Ab inito calculations of CsGeCl3 orthorhombic halide perovskite crystal for potential solar energy applications
摘要
In the current work, a comprehensive first-principles density functional theory (DFT) analysis of the structural, electronic, optical, elastic, and thermal properties of orthorhombic CsGeCl3 using the Perdew–Burke–Ernzerhof (PBE) method, as implemented in the CASTEP module of the Materials Studio package, was carried out to investigate the physical properties of this material. For orthorhombic CsGeCl3, the total and partial density of states (DOS) were calculated and discussed. In addition, the band structure of the material was determined. The orthorhombic CsGeCl3 crystal structure exhibited non-magnetic and semimetallic behavior. The refractive indices of this orthorhombic crystal were also theoretically reported for the first time.
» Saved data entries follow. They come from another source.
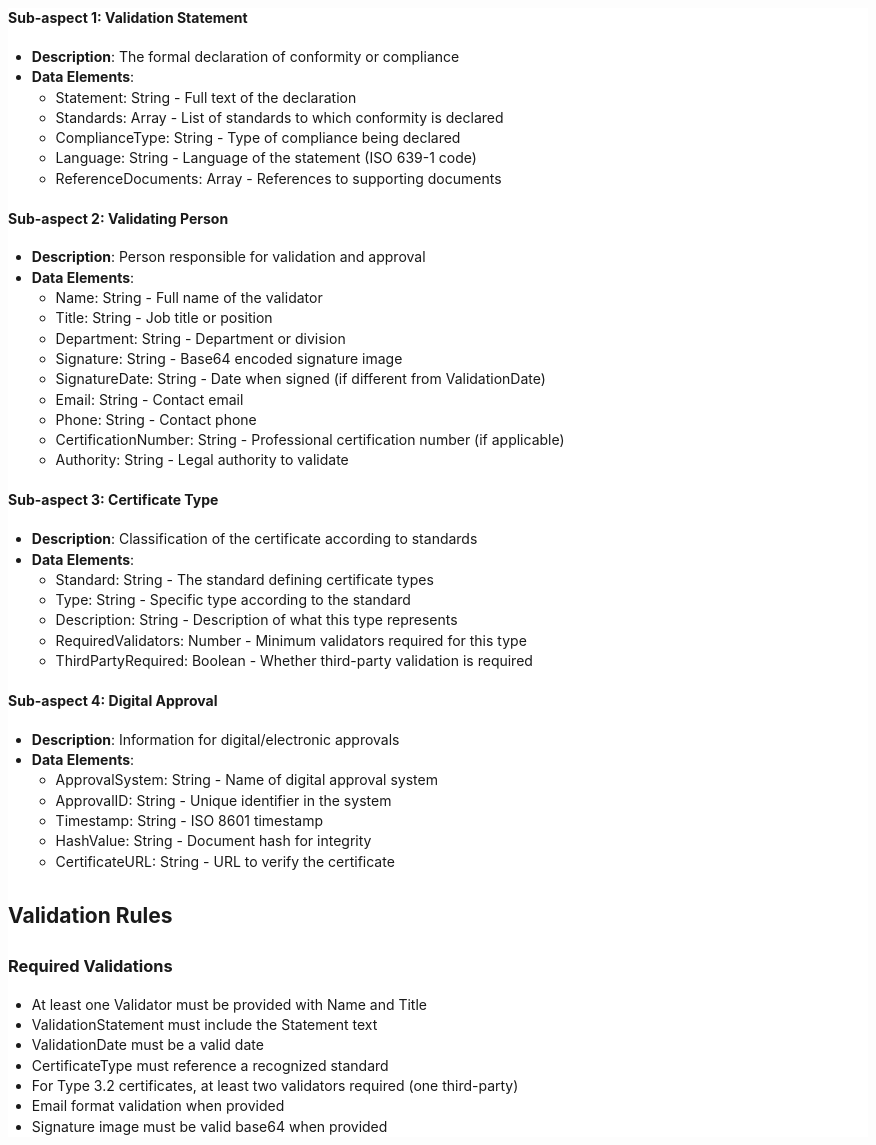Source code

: #### Sub-aspect 1: Validation Statement

- **Description**: The formal declaration of conformity or compliance
- **Data Elements**:
  - Statement: String - Full text of the declaration
  - Standards: Array - List of standards to which conformity is declared
  - ComplianceType: String - Type of compliance being declared
  - Language: String - Language of the statement (ISO 639-1 code)
  - ReferenceDocuments: Array - References to supporting documents

#### Sub-aspect 2: Validating Person

- **Description**: Person responsible for validation and approval
- **Data Elements**:
  - Name: String - Full name of the validator
  - Title: String - Job title or position
  - Department: String - Department or division
  - Signature: String - Base64 encoded signature image
  - SignatureDate: String - Date when signed (if different from ValidationDate)
  - Email: String - Contact email
  - Phone: String - Contact phone
  - CertificationNumber: String - Professional certification number (if applicable)
  - Authority: String - Legal authority to validate

#### Sub-aspect 3: Certificate Type

- **Description**: Classification of the certificate according to standards
- **Data Elements**:
  - Standard: String - The standard defining certificate types
  - Type: String - Specific type according to the standard
  - Description: String - Description of what this type represents
  - RequiredValidators: Number - Minimum validators required for this type
  - ThirdPartyRequired: Boolean - Whether third-party validation is required

#### Sub-aspect 4: Digital Approval

- **Description**: Information for digital/electronic approvals
- **Data Elements**:
  - ApprovalSystem: String - Name of digital approval system
  - ApprovalID: String - Unique identifier in the system
  - Timestamp: String - ISO 8601 timestamp
  - HashValue: String - Document hash for integrity
  - CertificateURL: String - URL to verify the certificate

## Validation Rules

### Required Validations

- At least one Validator must be provided with Name and Title
- ValidationStatement must include the Statement text
- ValidationDate must be a valid date
- CertificateType must reference a recognized standard
- For Type 3.2 certificates, at least two validators required (one third-party)
- Email format validation when provided
- Signature image must be valid base64 when provided
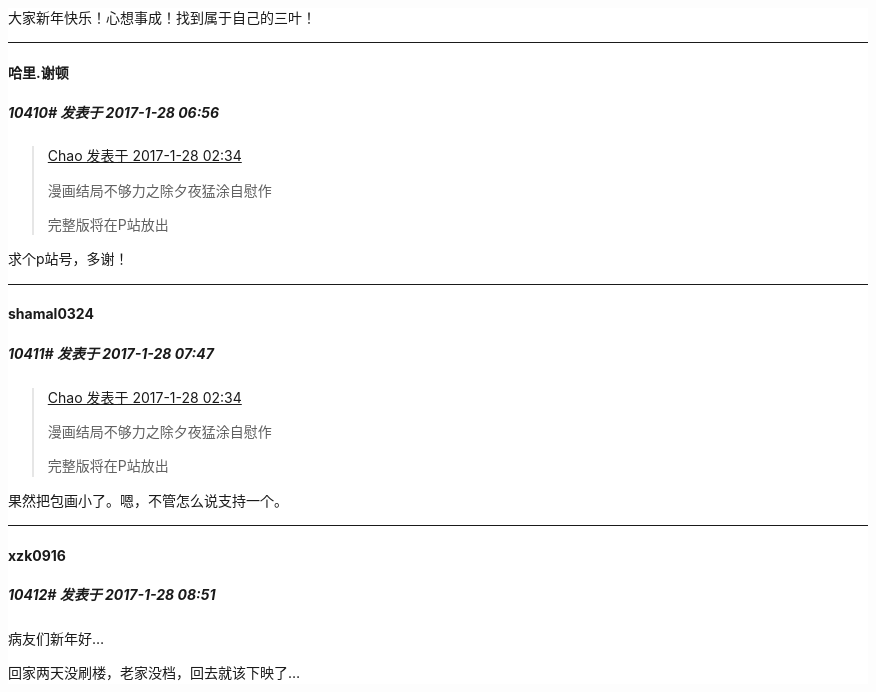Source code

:


大家新年快乐！心想事成！找到属于自己的三叶！







-----

####  哈里.谢顿  
##### 10410#       发表于 2017-1-28 06:56



<blockquote><a href="httphttps://bbs.saraba1st.com/2b/forum.php?mod=redirect&amp;goto=findpost&amp;pid=35039611&amp;ptid=1296766" target="_blank">Chao 发表于 2017-1-28 02:34</a>

漫画结局不够力之除夕夜猛涂自慰作

完整版将在P站放出</blockquote>
求个p站号，多谢！







-----

####  shamal0324  
##### 10411#       发表于 2017-1-28 07:47



<blockquote><a href="httphttps://bbs.saraba1st.com/2b/forum.php?mod=redirect&amp;goto=findpost&amp;pid=35039611&amp;ptid=1296766" target="_blank">Chao 发表于 2017-1-28 02:34</a>

漫画结局不够力之除夕夜猛涂自慰作

完整版将在P站放出</blockquote>
果然把包画小了。嗯，不管怎么说支持一个。







-----

####  xzk0916  
##### 10412#       发表于 2017-1-28 08:51




病友们新年好…

回家两天没刷楼，老家没档，回去就该下映了…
Furthermore, a complete set of elastic parameters were obtained, including the bulk modulus, Young’s modulus, elastic anisotropy, elastic constants, and elastic compliance constants. The thermal properties of orthorhombic CsGeCl3 were also investigated. The calculated elastic constants and phonon dispersion relations satisfied the orthorhombic stability criteria, confirming the mechanical and dynamical stability of the crystal structure. The calculated values of Young’s modulus, shear modulus, bulk modulus, and Poisson’s ratio were 22.25 GPa, 8.61 GPa, 17.81 GPa, and 0.29, respectively.